How Moderate Physical Activity Can Help Prevent Back Pain
Any number of jobs can put the modern worker at risk for potential low back pain, but it is the ubiquity of the contemporary desk and computer set up in most offices these days that are making this health problem more and more common.
The equation is a simple one to work out: sit for almost the entire day first in your car on the way to work, then for 8 hours or more at your desk, next sit on the commute home, and finally sit on the couch when you get back home; it all equals lower back pain.

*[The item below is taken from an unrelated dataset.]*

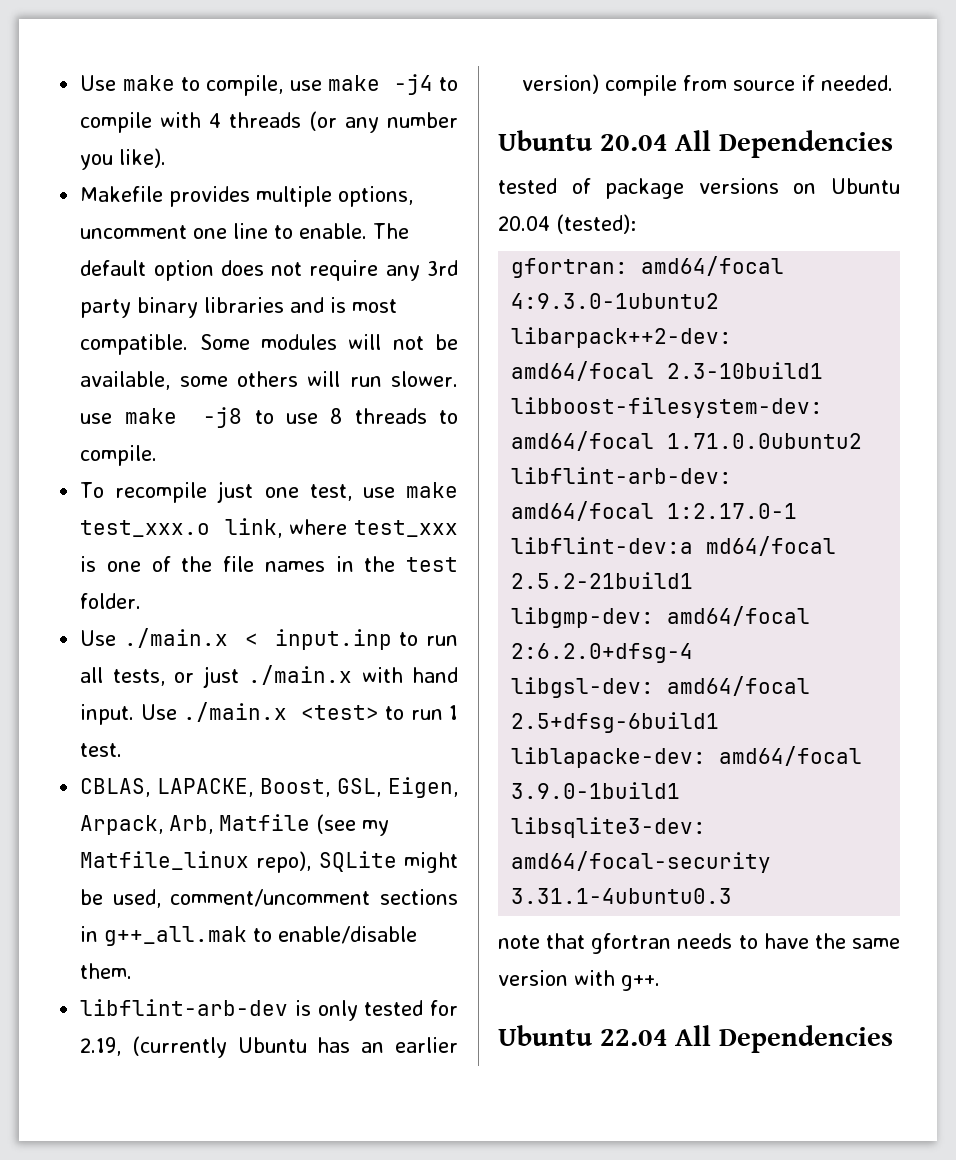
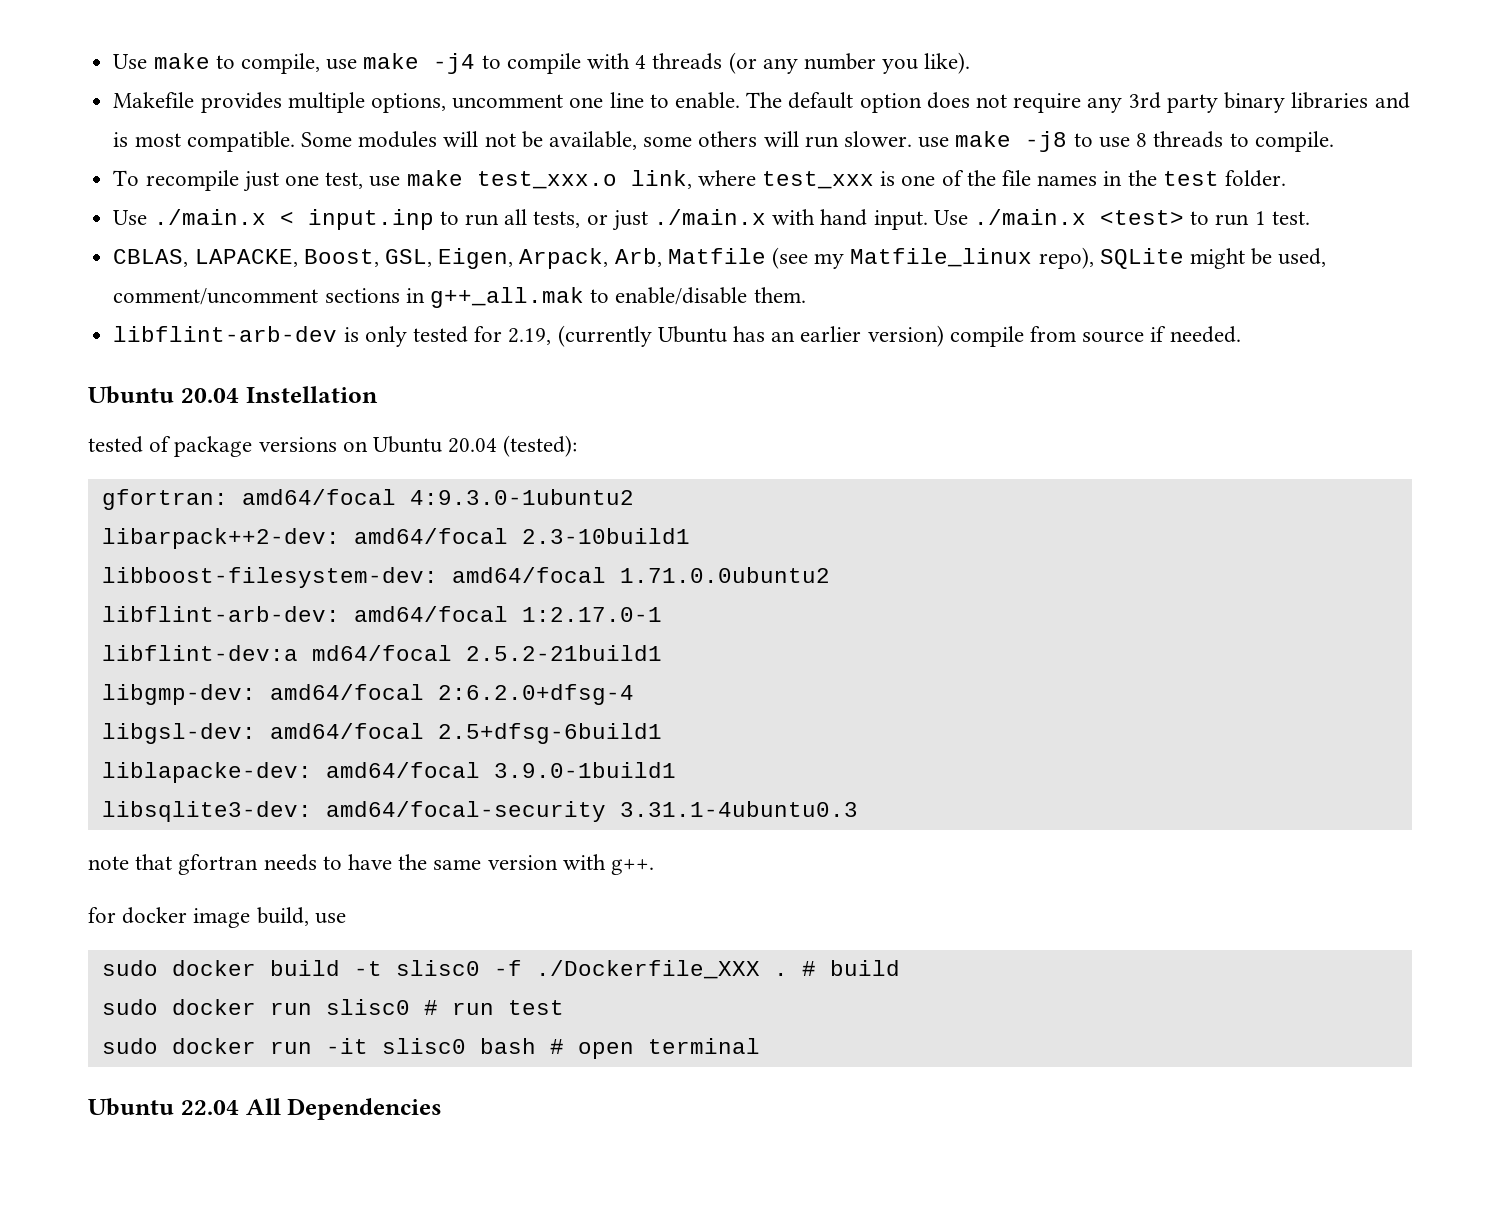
[675,130,893,158] All Dependencies -> [245,386,378,403] Instellation
(660, 983) none -> [88,907,346,928] [101,960,900,979] [101,999,564,1015] [101,1038,760,1059] // for docker image build, use // sudo docker build -t slisc0 -f ./Dockerfile_XXX . # build // sudo docker run slisc0 # run test // sudo docker run -it slisc0 bash # open terminal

New research into lower back pain approached the subject from an angle of daily physical activity. For the study, the participants chosen were specifically young women from the ages of 20-40 who worked in a modern office environment. The participants were categorized according to three major divisions: those who performed low levels of physical activity, those with moderate levels of physical activity, and those with high levels of physical activity. Interestingly, it was participants who engaged in moderate levels of physical activity that showed the least amount of problems from low back pain.
This relationship between physical activity and back pain is a direct one, but the nuances and complexities of the relationship require more in depth study. A closer look at the study shows that 240 women from 20-40 years old were used on a voluntary basis. To determine the level of disability each participant experienced from lower back pain an assessment test known as the Oswestry Disability Index was used.

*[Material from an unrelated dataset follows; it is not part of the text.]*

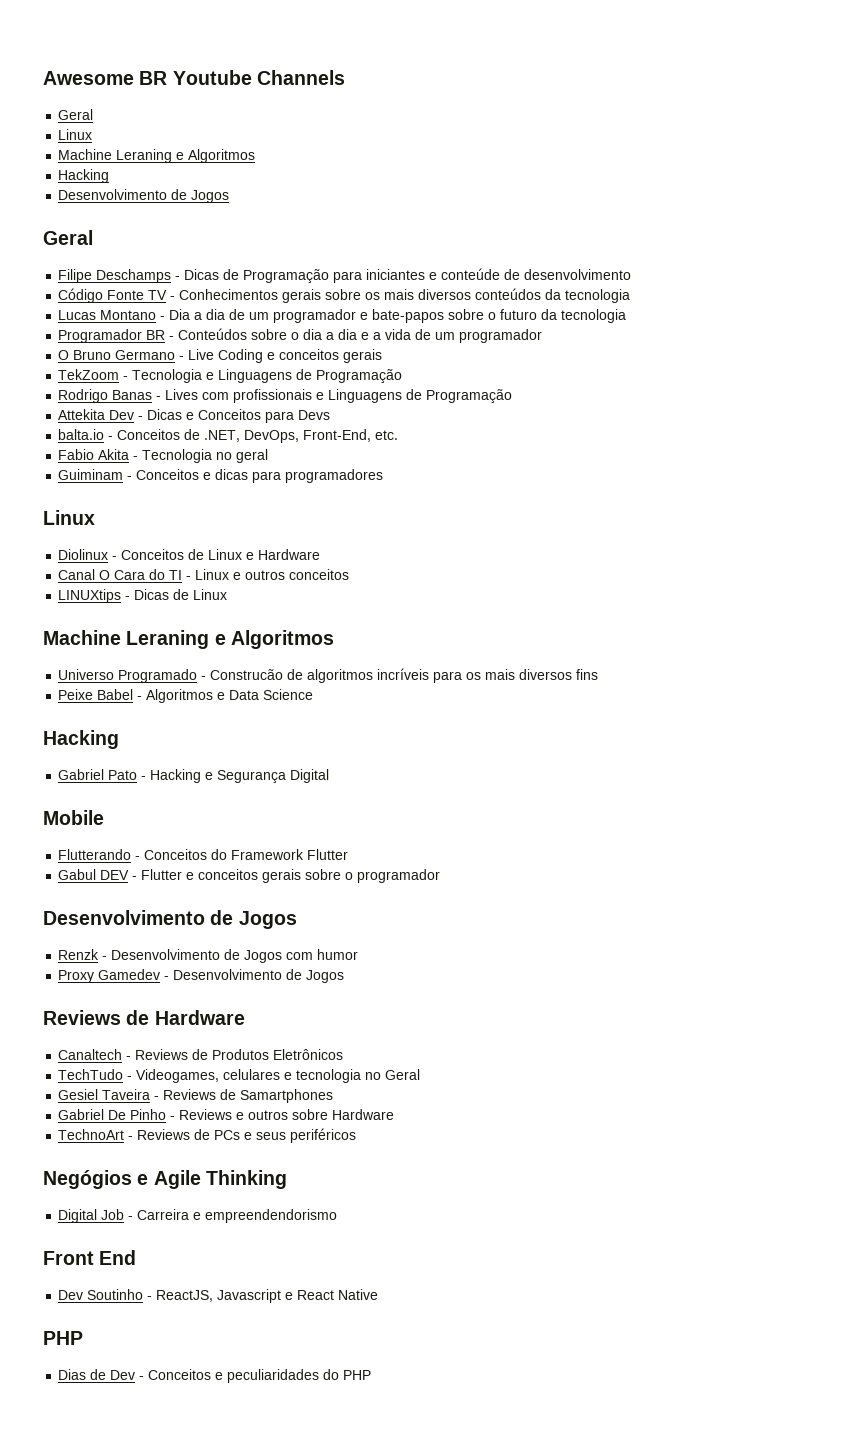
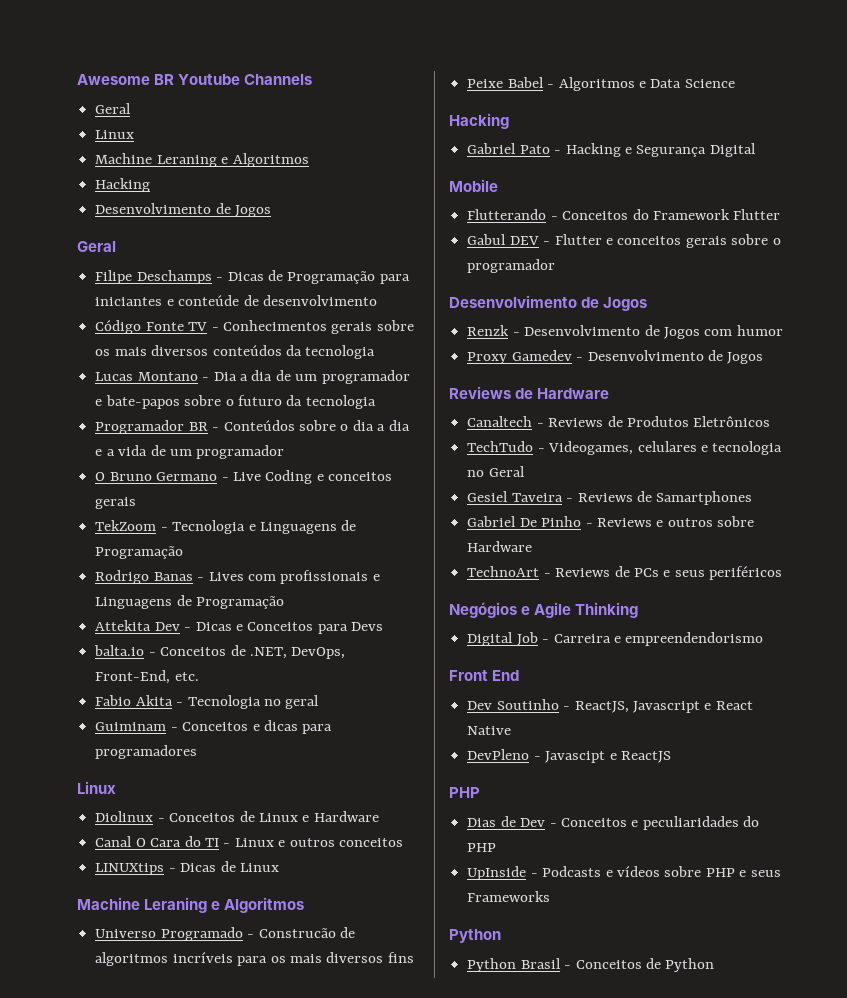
(379, 1294) none -> [467,749,671,763] // DevPleno - Javascipt e ReactJS
(372, 1375) none -> [467,866,781,880] [467,891,551,902] [449,929,501,943] [467,958,715,972] // UpInside - Podcasts e vídeos sobre PHP e seus Frameworks // Python // Python Brasil - Conceitos de Python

Other factors included in the study was body weight and body mass index. By looking at these measurements researchers could determine if the weight and presence of body fat on a participant had any effect on the relationship between lower back and physical activity. Results determined that losing weight and preventing further weight gain due to the consumption of dietary fat also had a positive impact on reducing lower back pain.

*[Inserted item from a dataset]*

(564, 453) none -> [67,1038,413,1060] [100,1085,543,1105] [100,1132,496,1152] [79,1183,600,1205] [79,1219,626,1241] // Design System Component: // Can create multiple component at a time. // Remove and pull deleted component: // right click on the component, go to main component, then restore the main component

The fact that the lowest scores for low back were indicated by those who engaged in moderate physical activity, as opposed to low physical activity or high physical activity, seems to support that old adage of "everything in moderation.” The idea is the too little physical activity isn’t enough to stretch and strengthen the muscles that support the lower back, while too much physical activity stresses the musculoskeletal system leading to inflammation which also causes lower back pain.